| WHAT YOU WILL DO |
Set down every line from the one containing "320 mm. Female patient." through the last line of the records below, exactly as written, and leave out the pictures.

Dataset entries

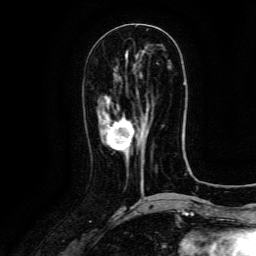
Breast MRI (dynamic contrast-enhanced), one axial slice; slice 50 of 134 in the series (ordered by position); cropped to one breast; dynamic contrast-enhanced series, time point 2 of 6 at this slice position (early post-contrast); 3 T; TE 4.8 ms, TR 9.1 ms; 1.2 mm slice thickness; 256 × 256 image matrix, field of view 180 × 180 mm. Female patient.
Annotated regions visible in this slice (semi-automatic segmentation, software-assisted and operator-edited):
- enhancing-tissue mask used for the functional tumour volume (all voxels passing the contrast-enhancement thresholds inside the analysis volume; usually the tumour): bounding box [x1, y1, x2, y2] px = [107, 118, 144, 163]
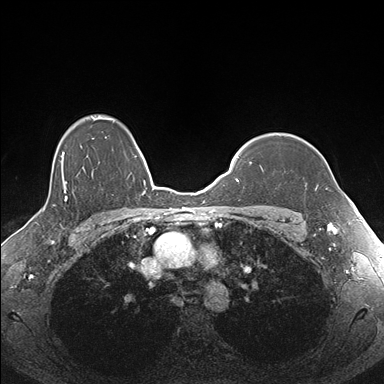
Breast MRI (dynamic contrast-enhanced), one axial slice. Position 132 of 176 along the scan axis. Dynamic contrast-enhanced series, time point 2 of 7 at this slice position (early post-contrast). 1.5 T. TE 1.5 ms, TR 4.1 ms. 384 × 384 image matrix, field of view 340 × 340 mm. Female patient.
Outlined on this slice (semi-automatically segmented with operator editing):
- enhancing-tissue mask used for the functional tumour volume (all voxels passing the contrast-enhancement thresholds inside the analysis volume; usually the tumour): bounding box (x1, y1, x2, y2) in pixels: (260, 166, 327, 191)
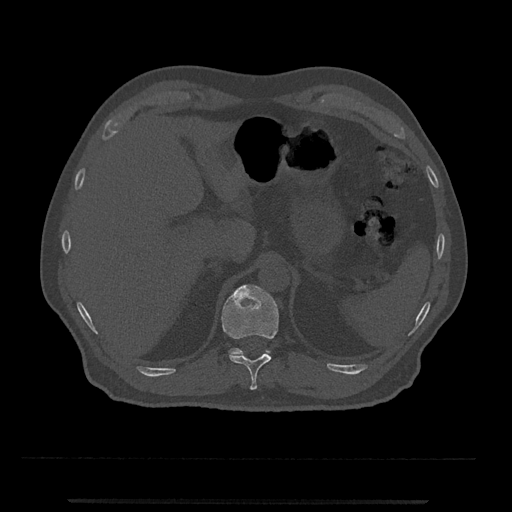
CT including the spine, one axial slice. Position 449 of 797 along the scan axis. Reconstruction kernel Br40s/3. Bone window (W 1800 / L 400 HU). 0.5 mm slice thickness. 512 × 512 image matrix, field of view 419 × 419 mm. Male patient, age 63 years. Case-level facts recorded for this patient, not image findings: primary cancer: prostate.
Outlined on this slice (semi-automatically segmented with operator editing):
- T11 vertebra: bounding box [x1, y1, x2, y2] px = [221, 285, 279, 390]
- T12 vertebra: [229, 348, 271, 356]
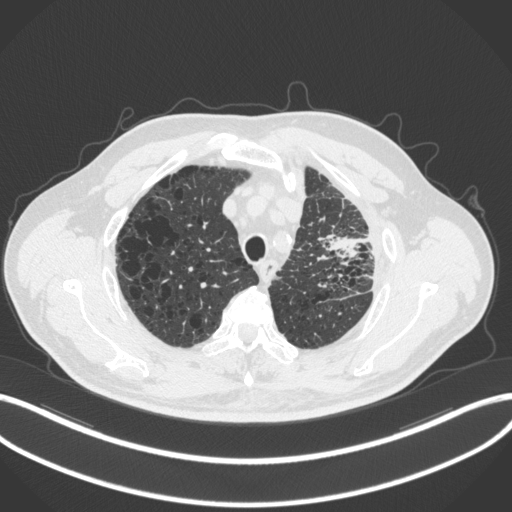
Chest CT, one axial slice. Position 249 of 286 along the scan axis. Reconstruction kernel B31f. 120 kVp. Lung window (W 1500 / L -600 HU). 512 × 512 image matrix, field of view 400 × 400 mm. Male patient, age 68 years. Case-level facts recorded for this patient, not image findings: clinical TNM (as recorded): T3 N3 M1.
Structures marked on this image (bounding box drawn by a radiologist):
- lung tumour (recorded histology: adenocarcinoma): bounding box [x1, y1, x2, y2] px = [322, 229, 361, 264]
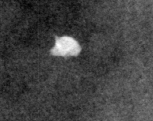
Region of interest cut from a scanned film mammogram (one marked finding); right breast; CC view.
- Finding: calcifications, morphology round and regular / lucent center / punctate, distribution diffusely scattered; BI-RADS assessment category 2; benign; no additional work-up was recommended (benign without callback).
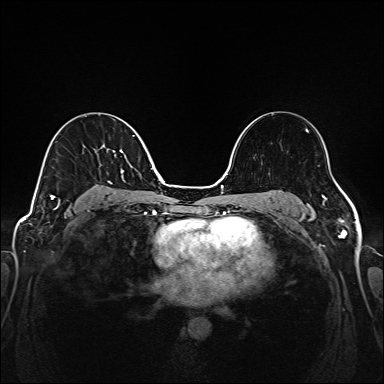
Breast MRI (dynamic contrast-enhanced), one axial slice. Position 98 of 208 along the scan axis. Dynamic contrast-enhanced series, time point 2 of 6 at this slice position (early post-contrast). 1.5 T. TE 2.3 ms, TR 5.2 ms. 1 mm slice thickness. 384 × 384 image matrix, field of view 320 × 320 mm. Female patient.
Annotated regions visible in this slice (semi-automatic segmentation, software-assisted and operator-edited):
- enhancing-tissue mask used for the functional tumour volume (all voxels passing the contrast-enhancement thresholds inside the analysis volume; usually the tumour): bounding box [x1, y1, x2, y2] px = [50, 135, 134, 205]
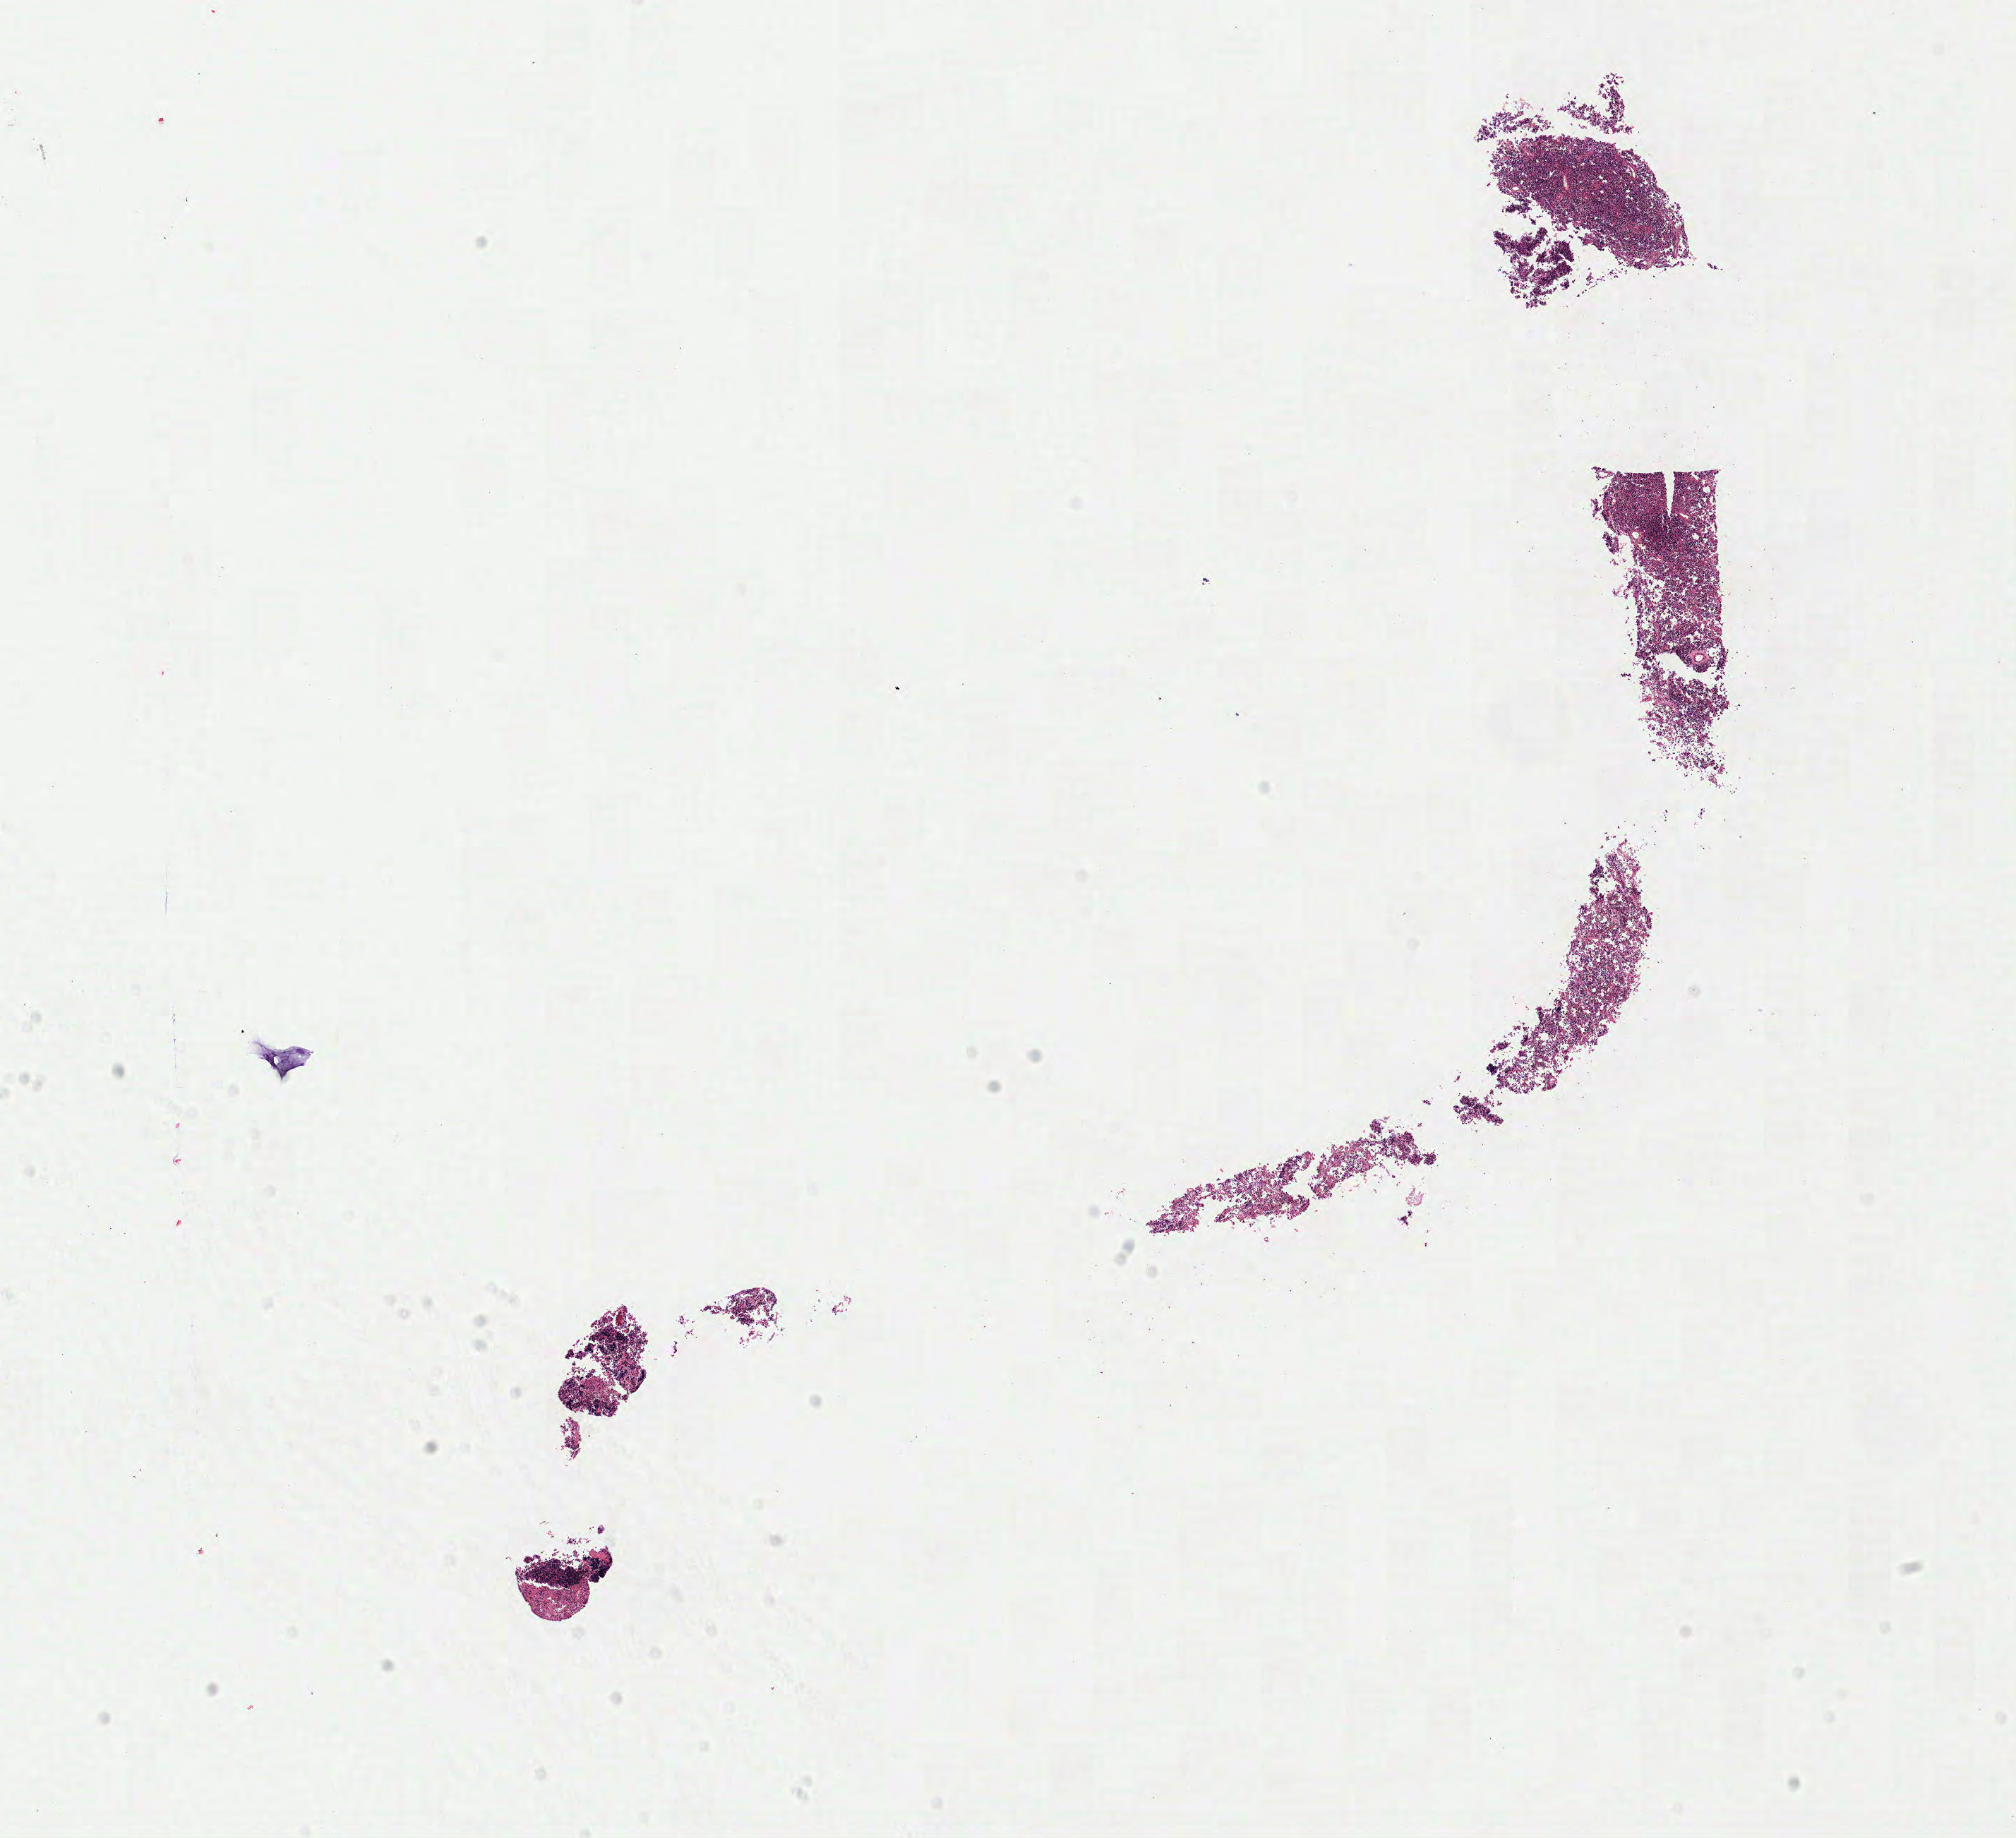
Whole-slide image, hematoxylin and eosin (H&E) stain, low-resolution overview of the scanned area, about 11.3 x 10.3 mm. Specimen: tumor tissue. Anatomic site: ovary. Female, age 7 years at initial diagnosis.
Diagnosis: Burkitt lymphoma, NOS.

| ANSWER BOX |
Breast MRI (dynamic contrast-enhanced), one axial slice. Position 98 of 208 along the scan axis. Dynamic contrast-enhanced series, time point 2 of 6 at this slice position (early post-contrast). 1.5 T. TE 2.3 ms, TR 5.2 ms. 1 mm slice thickness. 384 × 384 image matrix, field of view 320 × 320 mm. Female patient.
Annotated regions visible in this slice (semi-automatic segmentation, software-assisted and operator-edited):
- enhancing-tissue mask used for the functional tumour volume (all voxels passing the contrast-enhancement thresholds inside the analysis volume; usually the tumour): bounding box [x1, y1, x2, y2] px = [50, 135, 134, 205]
Whole-slide image, hematoxylin and eosin (H&E) stain, low-resolution overview of the scanned area, about 11.3 x 10.3 mm. Specimen: tumor tissue. Anatomic site: ovary. Female, age 7 years at initial diagnosis.
Diagnosis: Burkitt lymphoma, NOS.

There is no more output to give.